Christina Rees and Brandon Zech present Glasstire’s top Texas picks for the coming season.
1. Common Currents
Various Venues across San Antonio
January 18 – May 7
Common Currents features works by 300 artists across six San Antonio venues: Artpace San Antonio, Blue Star Contemporary Arts, the Carver Community Cultural Center, the Guadalupe Cultural Arts Center, the Mexican Cultural Institute, and the Southwest School of Art. The exhibition is organized around the theme of the city’s Tricentennial (1718-2018). Each of the 300 artists is assigned a year in San Antonio’s history “on which to reflect the development of their artwork.” For a full list of participating artists, go here.
2. Rodney McMillian
The Contemporary Austin
February 1 – August 26
An exhibition featuring works by Rodney McMillian, the winner of The Contemporary Austin’s inaugural Suzanne Deal Booth Art Prize. McMillian’s works deal with themes of social and political history, the body, abstraction, and architecture. Along with McMillian’s other pieces, the show will feature a new video work by the artist, commissioned by The Contemporary Austin.
3. Laura Owens
Dallas Museum of Art
March 25 – July 29
An exhibition featuring over sixty works spanning Laura Owens’ 20-year career. Owens’ pieces “challenge traditional assumptions about figuration and abstraction, as well as the relationships among avant-garde art, craft, pop culture, and technology.”

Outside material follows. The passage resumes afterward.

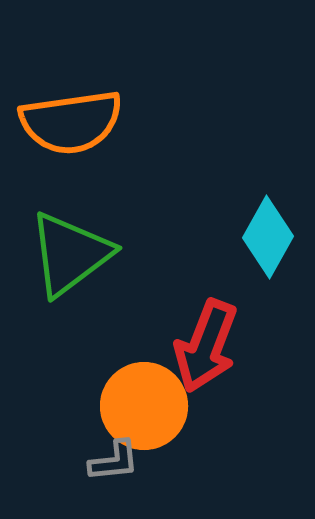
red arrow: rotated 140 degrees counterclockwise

4. Between Love and Madness: Mexican Comic Art from the 1970s
Lawndale Art Center (Houston)
January 18 – March 25
Between Love and Madness: Mexican Comic Art from the 1970s features original interior art, cover art, and ephemera related to the micro-cuentos (mini-tales) that were popular in 1960s and ’70s Mexico. This show is organized by Christopher Sperandio in collaboration with students from Practical Curation at Rice University.
5. FOCUS: Nina Chanel Abney
Modern Art Museum of Fort Worth
January 27 – March 18
An exhibition featuring paintings by artist Nina Chanel Abney. The pieces in the show touch on pop culture, world events, sexuality, race, police brutality and art history using bright, Matisse cut-out-like forms.